Berufstätige Borderline-Patienten seien häufig leistungsorientiert, extrem gut und kreativ, sagt der Psychiater. Auch Judith L. fand Selbstvertrauen in ihrem Beruf. Schon während der Schule fing sie an zu arbeiten und machte dann eine handwerkliche Ausbildung. "Ich habe eine steile Karriere gemacht und mich über die Arbeit stabilisiert." Alle ihre sozialen Kontakte waren auf die Arbeit beschränkt - bis sie ihren heutigen Mann kennenlernte, mit dem sie seit zwölf Jahren glücklich verheiratet ist. Trotzdem gab es Probleme: Sie vertrug keine Komplimente, hatte Schwierigkeiten mit der Sexualität.
An einer Persönlichkeitsstörung vom Borderline-Typ leiden zwischen ein und zwei Prozent der Bevölkerung, Frauen etwas häufiger. Dulz gibt auch zu bedenken, dass unter der Traumatisierung der Patienten auch deren Kinder leiden können. Das kann sich dann bei diesen zum Beispiel durch Schlaf- oder Essstörungen, Aggressivität oder Drogenkonsum äußern.
Mit einer Therapie wollen Ärzte auch verhindern, dass aus den Opfern Täter an ihren Kindern werden. Zur Diagnose ziehen sie neben dem ausführlichen Gespräch mit dem Patienten auch Fragebögen heran. In der Behandlung werden vor allem psychotherapeutische Verfahren eingesetzt (siehe Glossar). Medikamente können manchmal einzelne Symptome lindern, aber die Erkrankung nicht beseitigen.
Eine stationäre Therapie hat das Ziel, dass der Patient eine ambulante Therapie aufnehmen und durchhalten kann. "Aber das ambulante Angebot an Therapieplätzen reicht nicht aus", betont Dulz. Insgesamt sei die Behandlung der Borderline-Störung aber sehr erfolgreich. "Zwei Drittel bis drei Viertel der Patienten sind nach Abschluss der stationären und anschließenden ambulanten Therapie fast völlig wiederhergestellt. Symptome gehen zurück, das Beziehungsverhalten wird besser", sagt Dulz. Aber es kann immer wieder zu Krisen kommen, besonders, wenn in engen Beziehungen Störungen auftreten.
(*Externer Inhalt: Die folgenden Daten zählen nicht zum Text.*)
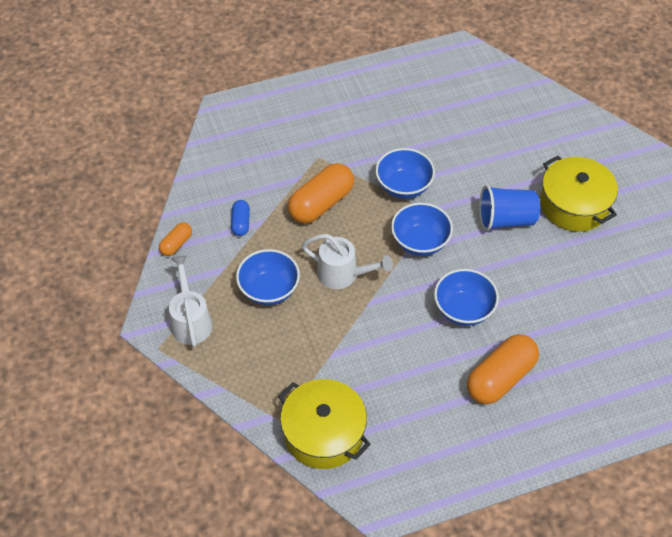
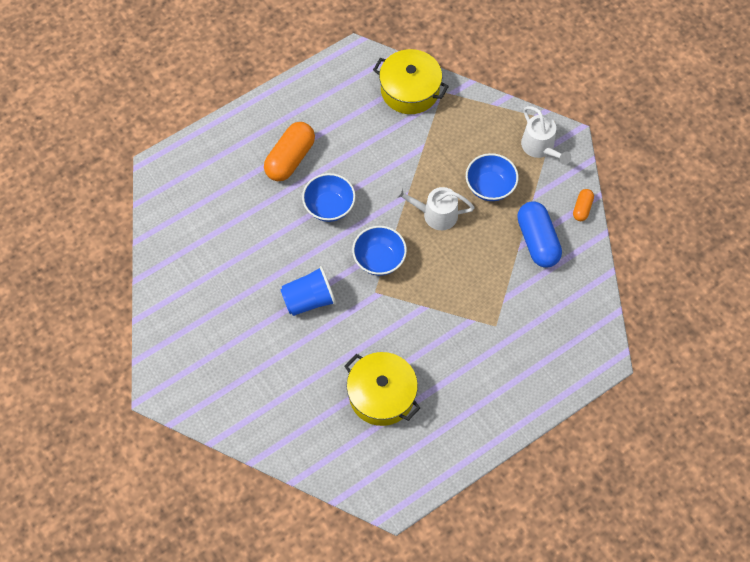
camera: 165 degrees right, 10 degrees up
(241, 223) = (537, 241): blue capsule -> blue capsule, size x1.97
(321, 203) = (475, 277): orange capsule -> none
(403, 186) = (408, 312): blue bowl -> none
(574, 205) = (250, 331): yellow pot -> yellow pot (382, 395)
Um das zu verhindern, sollten Betroffene ein Gefühl dafür entwickeln, wann es problematisch wird, und sich Hilfe zu holen, rät Dulz. Sie sollten sich nicht verkriechen. Wichtig sind auch eine gute Tagesstruktur, wenig Alkohol und kein Drogenkonsum.
Bei Judith L. war der Grund für eine erneute Aufnahme in die Klinik ein Zusammenbruch, weil sie sich bei ihrer Arbeit übernommen hatte. "Ich konnte irgendwann nicht mehr, hatte Selbstmordgedanken, habe mich geschnitten und bin mit dem Kopf gegen die Wand gelaufen." Zweimal, insgesamt 13 Monate, war sie auf der Station in Ochsenzoll. "Jetzt bin ich viel mehr an meinen Gefühlen dran, kann Freude, Trauer und Angst zulassen, bin ruhiger geworden. Selbstfürsorge übe ich noch."
Für die Zukunft wünscht sie sich, dass sie ihre Freunde behält. "Ich habe nicht sehr viele, aber sehr enge Freunde". In der Klinik hat sie zwei weitere Menschen kennengelernt, die ihr sehr viel bedeuten. "Und dann hoffe ich, dass ich meinen Mann wieder emotional an mich heranlassen kann. Ich will nicht immer nur die perfekte Ehefrau sein, sondern ihm auch meine Gefühle zeigen - wahre Freude, aber auch Angst und Traurigkeit."